SPTrans apresenta o primeiro ônibus elétrico fabricado no Brasil


A Secretaria Municipal de Mobilidade e Transportes (SMT), por meio da SPTrans, apresentou na última sexta-feira (14), na Prefeitura de São Paulo, um ônibus elétrico alimentado por baterias inteiramente fabricado no Brasil. Trata-se de um veículo tipo Padron de 4 portas, com capacidade para 84 passageiros e até 300 km de autonomia.



As baterias são de fosfato de ferro (LiFePO4), que levam de 4 a 5 horas para serem totalmente recarregadas. Além disso, o ônibus possui motores elétricos embutidos diretamente nas rodas e sistemas auxiliares hidráulicos e pneumáticos, integrados através de uma rede de controle.

O novo modelo, que opera com baixo nível de ruído e emissões zero, atende todas as exigências de acessibilidade como piso baixo, rampas de acesso e espaço para cadeiras de rodas, além de ser equipado com ar-condicionado, tomadas USB, Wi-Fi, entre outros itens.


A capacidade de produção anual da BYD é de 400 desses veículos por ano. Atualmente, existem dois ônibus em operação na cidade que são totalmente movidos a bateria, ambos importados da China. Vale ressaltar que a SMT está finalizando o edital de uma nova licitação para o sistema de transporte coletivo, que incluirá metas claras para a adoção de energias renováveis na frota.

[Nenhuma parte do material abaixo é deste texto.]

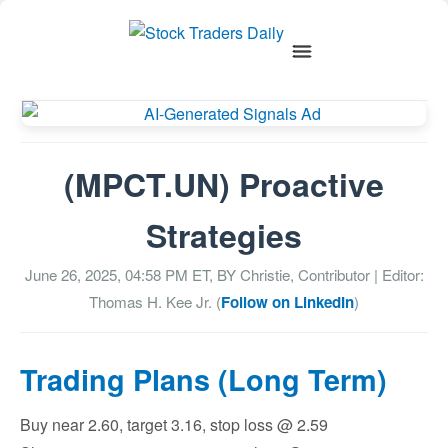
(MPCT.UN) Proactive
Strategies
June 26, 2025, 04:58 PM
ET, BY
Christie, Contributor
| Editor:
Thomas H. Kee Jr. (
Follow on LinkedIn
)
Trading Plans (Long Term)
Buy near 2.60, target 3.16, stop loss @ 2.59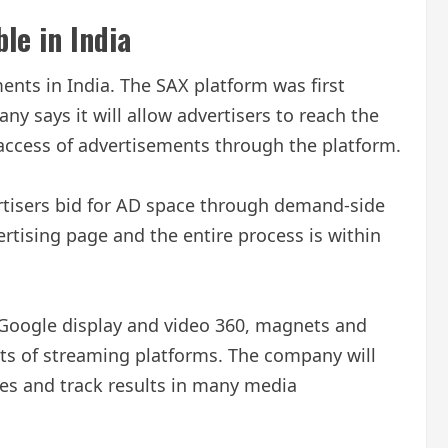
le in India
nts in India. The SAX platform was first
 says it will allow advertisers to reach the
e access of advertisements through the platform.
vertisers bid for AD space through demand-side
rtising page and the entire process is within
 Google display and video 360, magnets and
ts of streaming platforms. The company will
nces and track results in many media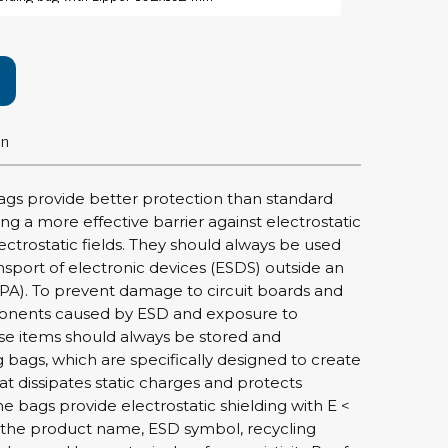
rier
ols, brushes & tweezers
ers & cutters
on
 toolset
ewdrivers
sel shanks & combi blades
ags provide better protection than standard
que screwdrivers
ing a more effective barrier against electrostatic
cision screwdrivers
ectrostatic fields. They should always be used
nsport of electronic devices (ESDS) outside an
eezers
PA). To prevent damage to circuit boards and
shes
onents caused by ESD and exposure to
hese items should always be stored and
ice supplies
g bags, which are specifically designed to create
at dissipates static charges and protects
The bags provide electrostatic shielding with E <
ttles & containers
 the product name, ESD symbol, recycling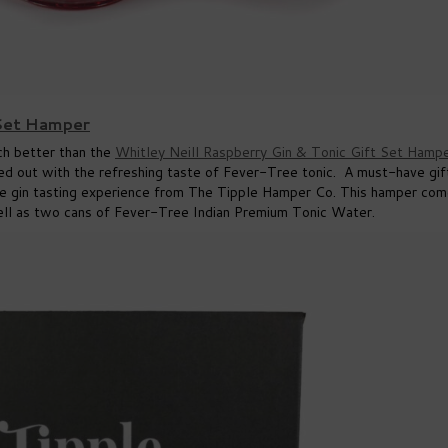
 Set Hamper
uch better than the
Whitley Neill Raspberry Gin & Tonic Gift Set Hamp
ced out with the refreshing taste of Fever-Tree tonic. A must-have gif
able gin tasting experience from The Tipple Hamper Co. This hamper co
well as two cans of Fever-Tree Indian Premium Tonic Water.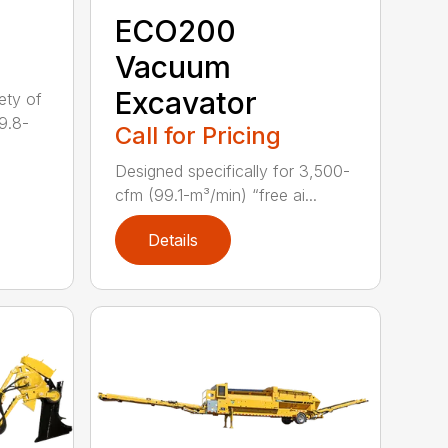
ECO200
Vacuum
Excavator
ety of
9.8-
Call for Pricing
Designed specifically for 3,500-
cfm (99.1-m³/min) “free ai...
Details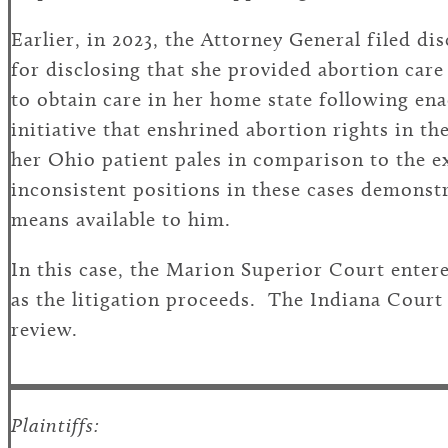
Earlier, in 2023, the Attorney General filed d
for disclosing that she provided abortion car
to obtain care in her home state following en
initiative that enshrined abortion rights in 
her Ohio patient pales in comparison to the 
inconsistent positions in these cases demonstr
means available to him.
In this case, the Marion Superior Court enter
as the litigation proceeds. The Indiana Court
review.
Plaintiffs: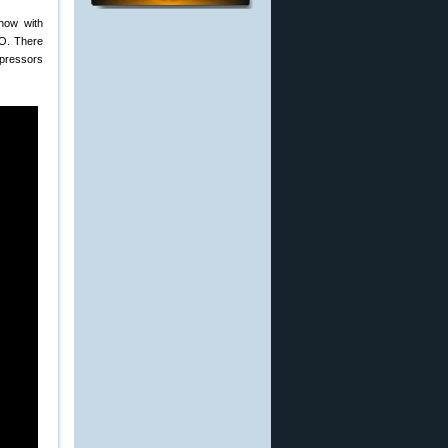
how with
PO. There
ppressors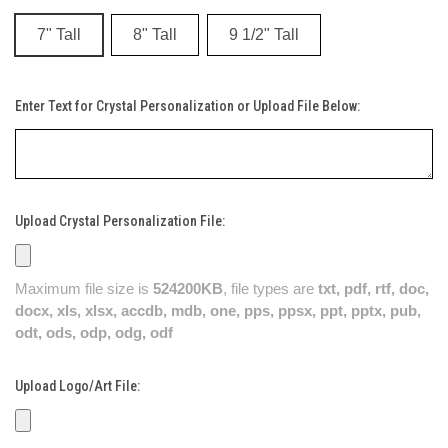
7" Tall
8" Tall
9 1/2" Tall
Enter Text for Crystal Personalization or Upload File Below:
Upload Crystal Personalization File:
Maximum file size is
524200KB
, file types are
txt, pdf, rtf, doc,
docx, xls, xlsx, accdb, mdb, one, pps, ppsx, ppt, pptx, pub,
odt, ods, odp, odg, odf
Upload Logo/Art File: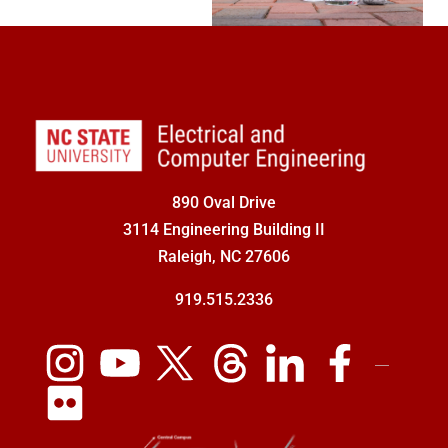
890 Oval Drive
3114 Engineering Building II
Raleigh, NC 27606
919.515.2336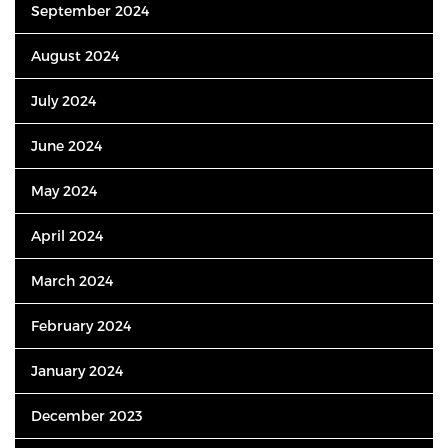
September 2024
August 2024
July 2024
June 2024
May 2024
April 2024
March 2024
February 2024
January 2024
December 2023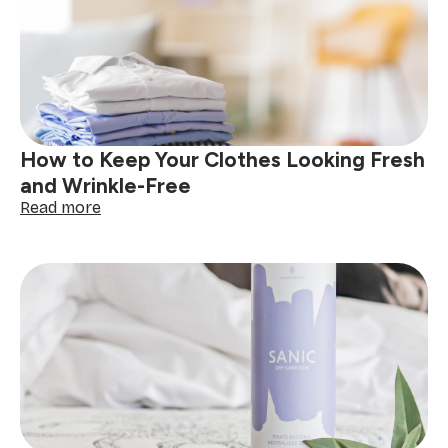
to
Cleaning
&
Prepping
Your
Decor
How to Keep Your Clothes Looking Fresh
and Wrinkle-Free
:
Read more
How
to
Keep
Your
Clothes
Looking
Fresh
and
Wrinkle-
Free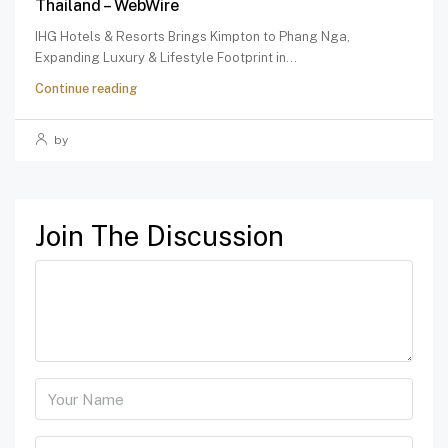
Thailand – WebWire
IHG Hotels & Resorts Brings Kimpton to Phang Nga,
Expanding Luxury & Lifestyle Footprint in...
Continue reading
by
Join The Discussion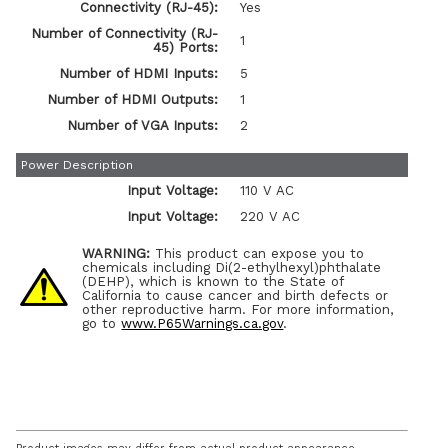
Connectivity (RJ-45):
Yes
Number of Connectivity (RJ-
1
45) Ports:
Number of HDMI Inputs:
5
Number of HDMI Outputs:
1
Number of VGA Inputs:
2
Power Description
Input Voltage:
110 V AC
Input Voltage:
220 V AC
WARNING:
This product can expose you to
chemicals including Di(2-ethylhexyl)phthalate
(DEHP), which is known to the State of
California to cause cancer and birth defects or
other reproductive harm. For more information,
go to
www.P65Warnings.ca.gov
.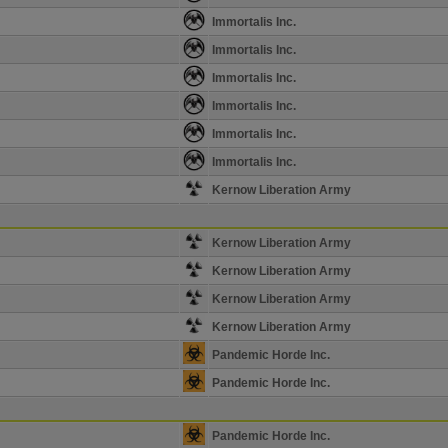
Immortalis Inc.
Immortalis Inc.
Immortalis Inc.
Immortalis Inc.
Immortalis Inc.
Immortalis Inc.
Kernow Liberation Army
Kernow Liberation Army
Kernow Liberation Army
Kernow Liberation Army
Kernow Liberation Army
Pandemic Horde Inc.
Pandemic Horde Inc.
Pandemic Horde Inc.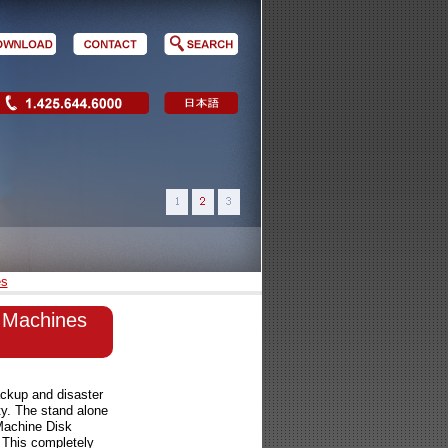
es
al Machines
ckup and disaster
ty. The stand alone
Machine Disk
. This completely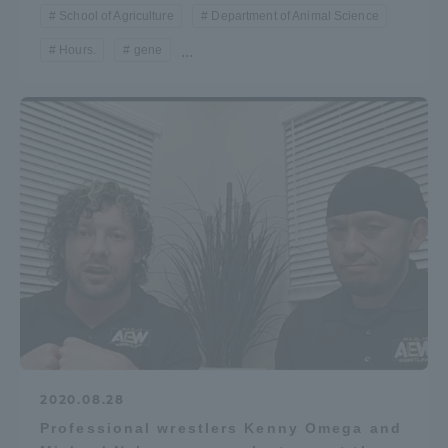
School of Agriculture
Department of Animal Science
Hours.
gene
...
2020.08.28
Professional wrestlers Kenny Omega and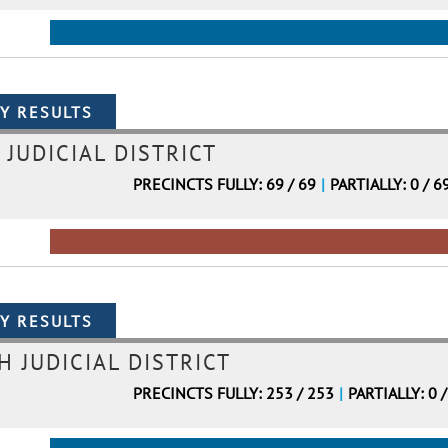
 JUDICIAL DISTRICT
PRECINCTS FULLY: 69 / 69
|
PARTIALLY: 0 / 6
H JUDICIAL DISTRICT
PRECINCTS FULLY: 253 / 253
|
PARTIALLY: 0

A SPTrans também estuda modelos mais adequados e factíveis de combustível limpo que devem ser adotados, conforme o cronograma de renovação da frota e a partir da licitação. “Faz parte do plano de governo apresentado para sociedade no ano passado a transformação do nosso sistema de ônibus. Na licitação nós vamos contribuir para que ao longo do próximo contrato as empresas operadoras em São Paulo vão reduzindo paulatinamente as emissões que provocam doenças respiratórias, envelhecimento precoce e efeitos indesejáveis no clima global”, disse o secretário de Mobilidade e Transportes, Sérgio Avelleda.


A tarefa envolve um trabalho conjunto da Secretaria de Mobilidade e Transportes com outras pastas do governo, o Ministério Público e, também, diálogo com representantes da sociedade civil por meio do Conselho Municipal de Transporte e Trânsito.